* AUFGABE
Aus welchem Internetprojekt ist der Film laut dem Text über „Weltverbesserungsmaßnahmen“ hervorgegangen?

* TEXTAUSZUG
━━━━━━━━━━━━━━━━━━━━

Weltverbesserungsmaßnahmen

Wer noch nie von der „aktiven Krankenversicherung“ gehört hat, bei der die Patienten so unabhängig sein wollen, dass sie selbst operieren, sollte sich die Weltverbesserungsmaßnahmen von Jörn Hintzer und Jakob Hüfner ansehen.

Weltverbesserungsmaßnahmen

Weltverbesserungsmaßnahmen präsentiert sich in der Form einer Dokumentation über die ambitionierten Aktivitäten verschiedener Initiativen und Vereine, wie „Ampel e.V.“ oder „Aktion 1,90 m“, zur Verbesserung des Alltags. Allerdings handelt es sich in Wirklichkeit um einen satirischen Spielfilm, der einerseits die Wichtigkeit der Kreativität zur Verbesserung der Lebensumstände aufzeigt und anregen soll, sich aber gleichzeitig nicht allzu ernst nimmt. Entstanden aus einer Rubrik des Internetprojekts „Datenstrudel“, das seit 2000 als Experimentierfeld verschiedener Künstler dient, möchten die beiden Regisseure Jörn Hintzer und Jakob Hüfner in ihrem Spielfilmdebüt verschiedene Lösungsvorschläge für die Krankheiten der modernen Gesellschaft wie Geiz oder Egoismus bieten und zeigen, dass Scheitern dabei eine wichtige Rolle spielt.

━━━━━━━━━━━━━━━━━━━━

* Koordinatendaten zu Objekten in Luftbildern
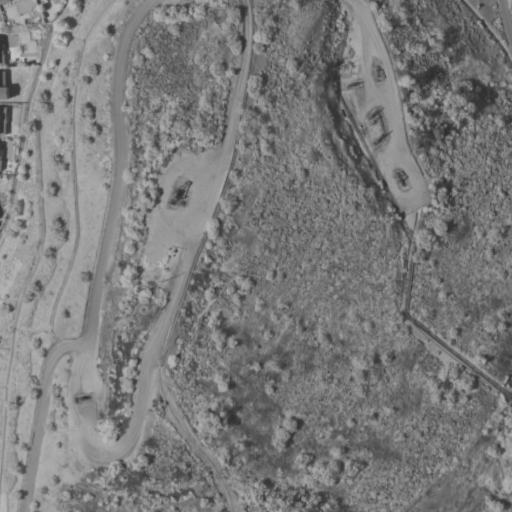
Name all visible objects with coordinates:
building: (2, 1)
road: (505, 26)
building: (1, 52)
petroleum well: (376, 68)
petroleum well: (351, 83)
building: (2, 87)
petroleum well: (371, 112)
building: (2, 120)
petroleum well: (378, 135)
building: (0, 143)
petroleum well: (399, 176)
petroleum well: (173, 190)
road: (104, 260)
petroleum well: (82, 396)
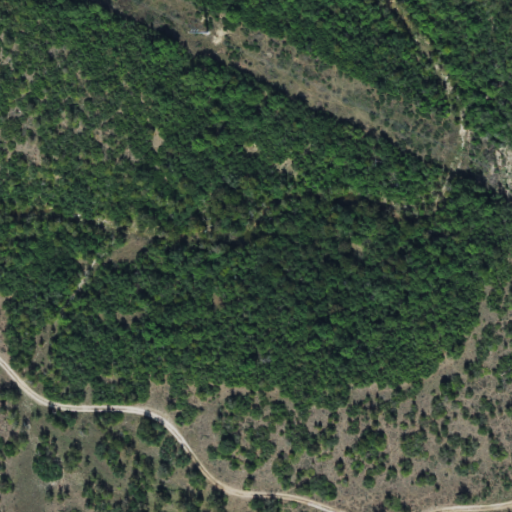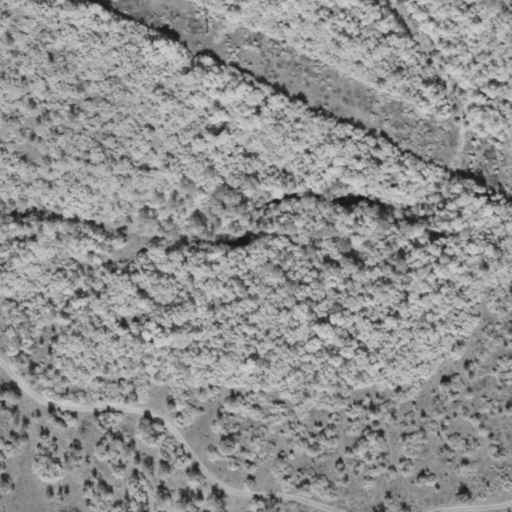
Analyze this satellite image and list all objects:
road: (116, 460)
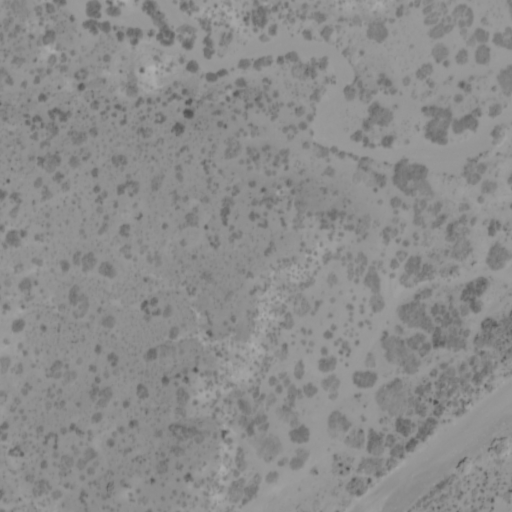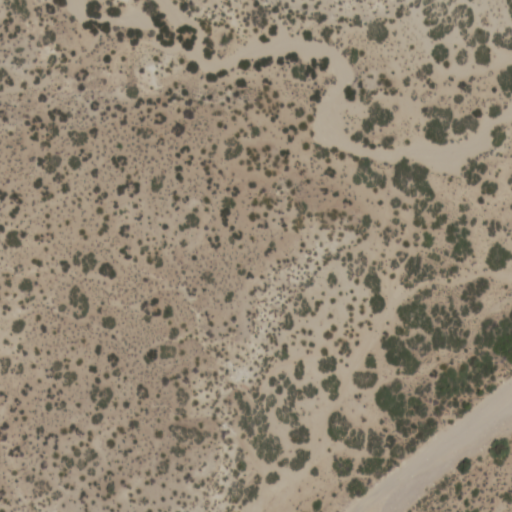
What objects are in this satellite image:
river: (434, 439)
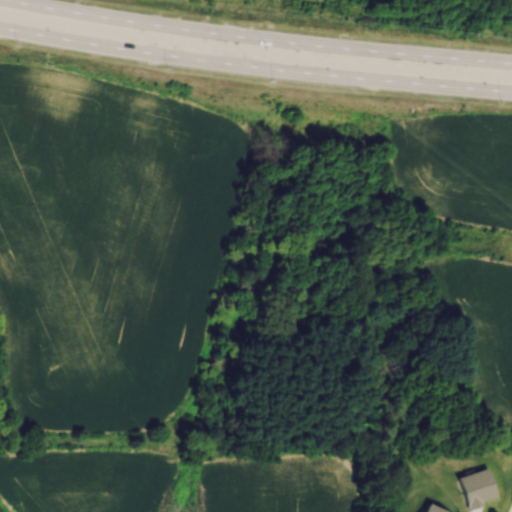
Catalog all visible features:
road: (257, 39)
road: (254, 67)
crop: (108, 243)
crop: (182, 481)
building: (474, 487)
building: (475, 487)
building: (511, 500)
building: (511, 501)
building: (430, 508)
building: (431, 508)
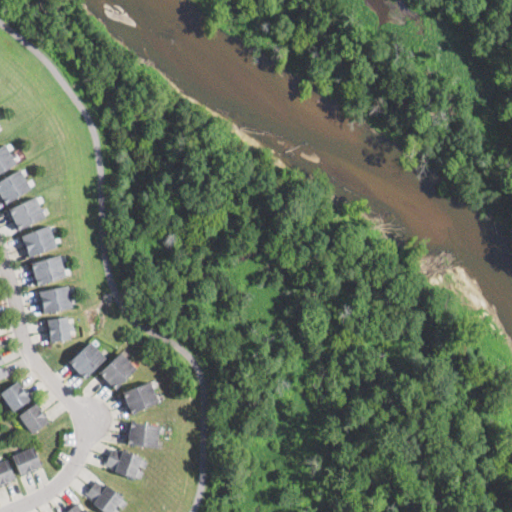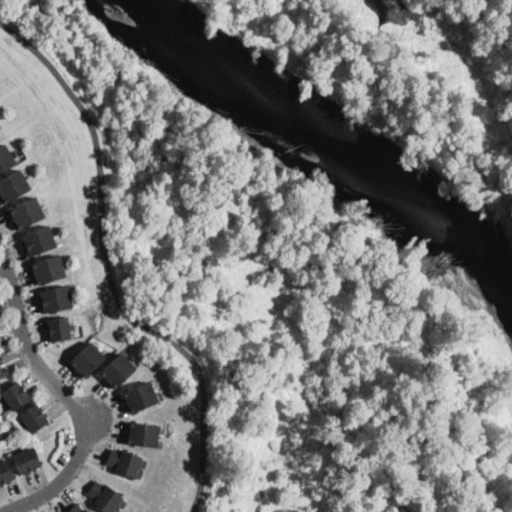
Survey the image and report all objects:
building: (3, 151)
river: (343, 151)
building: (5, 157)
building: (6, 162)
building: (10, 179)
building: (13, 184)
building: (14, 190)
building: (24, 207)
building: (29, 217)
building: (36, 234)
building: (38, 239)
building: (40, 245)
building: (46, 263)
building: (48, 268)
road: (108, 268)
building: (49, 274)
building: (54, 293)
building: (55, 298)
building: (56, 303)
park: (256, 312)
building: (57, 322)
building: (60, 326)
building: (58, 332)
building: (82, 352)
building: (87, 358)
building: (89, 360)
building: (1, 361)
building: (112, 367)
building: (2, 368)
building: (117, 369)
building: (3, 372)
building: (121, 375)
building: (11, 391)
building: (137, 392)
building: (14, 394)
building: (140, 395)
road: (70, 398)
building: (18, 399)
building: (141, 403)
building: (31, 413)
building: (33, 417)
building: (37, 422)
building: (143, 429)
building: (142, 433)
parking lot: (68, 438)
building: (142, 440)
building: (29, 458)
parking lot: (60, 458)
building: (128, 458)
building: (26, 459)
building: (18, 462)
building: (127, 463)
building: (123, 467)
building: (4, 471)
building: (5, 471)
building: (0, 481)
building: (108, 494)
building: (105, 495)
building: (101, 501)
building: (76, 507)
building: (76, 508)
building: (69, 510)
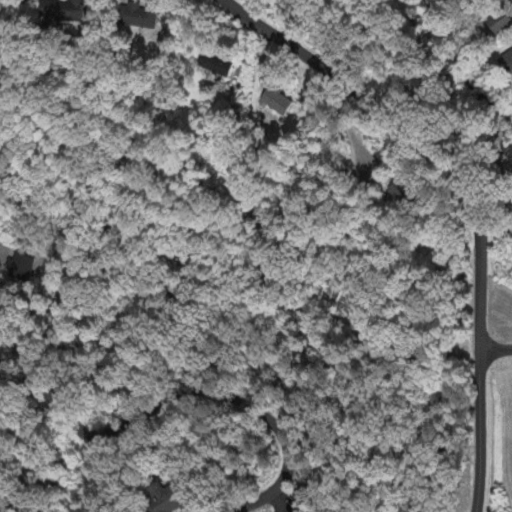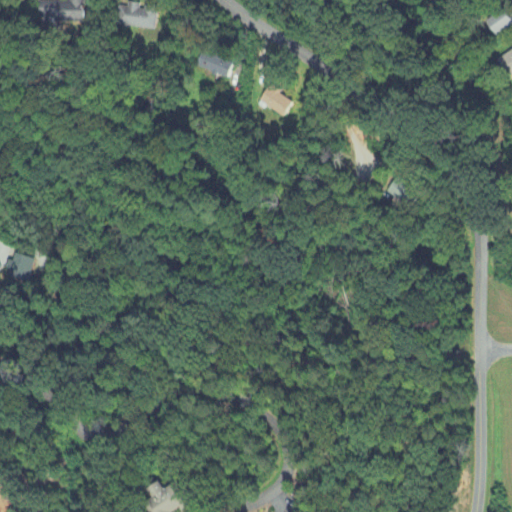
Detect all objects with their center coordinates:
road: (471, 195)
road: (495, 353)
road: (188, 394)
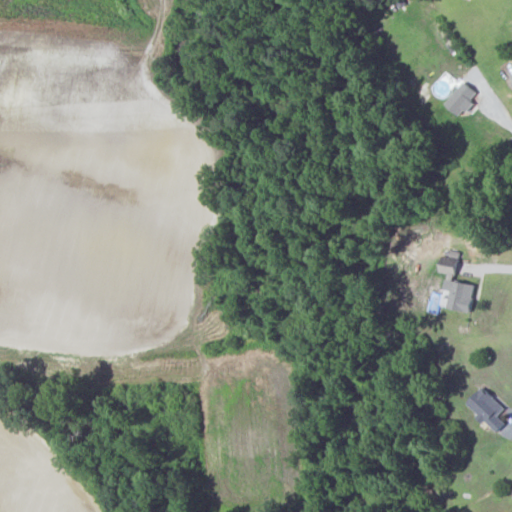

━━━━━━━━━━━━━━━━━━━━

* ANTWORT
Aus einer Rubrik des Internetprojekts „Datenstrudel“.